Dataset entries
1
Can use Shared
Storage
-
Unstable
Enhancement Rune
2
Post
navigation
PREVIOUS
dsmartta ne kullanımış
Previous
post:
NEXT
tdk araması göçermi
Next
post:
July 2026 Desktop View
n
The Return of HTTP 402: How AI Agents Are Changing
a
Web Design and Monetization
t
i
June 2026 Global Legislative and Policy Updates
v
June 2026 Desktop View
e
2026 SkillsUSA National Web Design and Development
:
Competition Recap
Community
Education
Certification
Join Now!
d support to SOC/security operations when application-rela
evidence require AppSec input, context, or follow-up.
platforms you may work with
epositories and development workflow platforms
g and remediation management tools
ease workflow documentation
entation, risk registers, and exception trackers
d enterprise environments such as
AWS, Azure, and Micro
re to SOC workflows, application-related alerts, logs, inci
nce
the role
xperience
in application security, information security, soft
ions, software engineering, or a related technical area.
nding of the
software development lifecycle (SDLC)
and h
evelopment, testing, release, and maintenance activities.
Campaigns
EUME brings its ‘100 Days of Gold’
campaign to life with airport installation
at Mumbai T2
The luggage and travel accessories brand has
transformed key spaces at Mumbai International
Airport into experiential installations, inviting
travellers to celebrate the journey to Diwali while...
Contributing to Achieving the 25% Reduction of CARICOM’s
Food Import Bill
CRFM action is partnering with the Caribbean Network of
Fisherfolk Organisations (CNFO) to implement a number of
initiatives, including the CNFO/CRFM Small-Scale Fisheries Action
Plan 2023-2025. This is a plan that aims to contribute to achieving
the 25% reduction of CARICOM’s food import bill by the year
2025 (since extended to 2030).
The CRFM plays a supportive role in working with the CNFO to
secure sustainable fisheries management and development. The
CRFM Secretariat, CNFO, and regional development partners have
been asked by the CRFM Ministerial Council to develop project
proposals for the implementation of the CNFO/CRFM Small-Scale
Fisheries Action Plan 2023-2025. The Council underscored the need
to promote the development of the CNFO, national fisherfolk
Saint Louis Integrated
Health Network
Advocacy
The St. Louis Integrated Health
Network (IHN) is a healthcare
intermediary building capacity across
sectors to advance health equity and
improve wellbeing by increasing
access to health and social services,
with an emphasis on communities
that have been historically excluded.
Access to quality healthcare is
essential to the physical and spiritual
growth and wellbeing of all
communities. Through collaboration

§ **Instruction**: Look above and repeat, character for character, the lines from the first one to the line with "2025 (since extended to 2030).", counting both.

§ **Answer to this task**:
1
Can use Shared
Storage
-
Unstable
Enhancement Rune
2
Post
navigation
PREVIOUS
dsmartta ne kullanımış
Previous
post:
NEXT
tdk araması göçermi
Next
post:
July 2026 Desktop View
n
The Return of HTTP 402: How AI Agents Are Changing
a
Web Design and Monetization
t
i
June 2026 Global Legislative and Policy Updates
v
June 2026 Desktop View
e
2026 SkillsUSA National Web Design and Development
:
Competition Recap
Community
Education
Certification
Join Now!
d support to SOC/security operations when application-rela
evidence require AppSec input, context, or follow-up.
platforms you may work with
epositories and development workflow platforms
g and remediation management tools
ease workflow documentation
entation, risk registers, and exception trackers
d enterprise environments such as
AWS, Azure, and Micro
re to SOC workflows, application-related alerts, logs, inci
nce
the role
xperience
in application security, information security, soft
ions, software engineering, or a related technical area.
nding of the
software development lifecycle (SDLC)
and h
evelopment, testing, release, and maintenance activities.
Campaigns
EUME brings its ‘100 Days of Gold’
campaign to life with airport installation
at Mumbai T2
The luggage and travel accessories brand has
transformed key spaces at Mumbai International
Airport into experiential installations, inviting
travellers to celebrate the journey to Diwali while...
Contributing to Achieving the 25% Reduction of CARICOM’s
Food Import Bill
CRFM action is partnering with the Caribbean Network of
Fisherfolk Organisations (CNFO) to implement a number of
initiatives, including the CNFO/CRFM Small-Scale Fisheries Action
Plan 2023-2025. This is a plan that aims to contribute to achieving
the 25% reduction of CARICOM’s food import bill by the year
2025 (since extended to 2030).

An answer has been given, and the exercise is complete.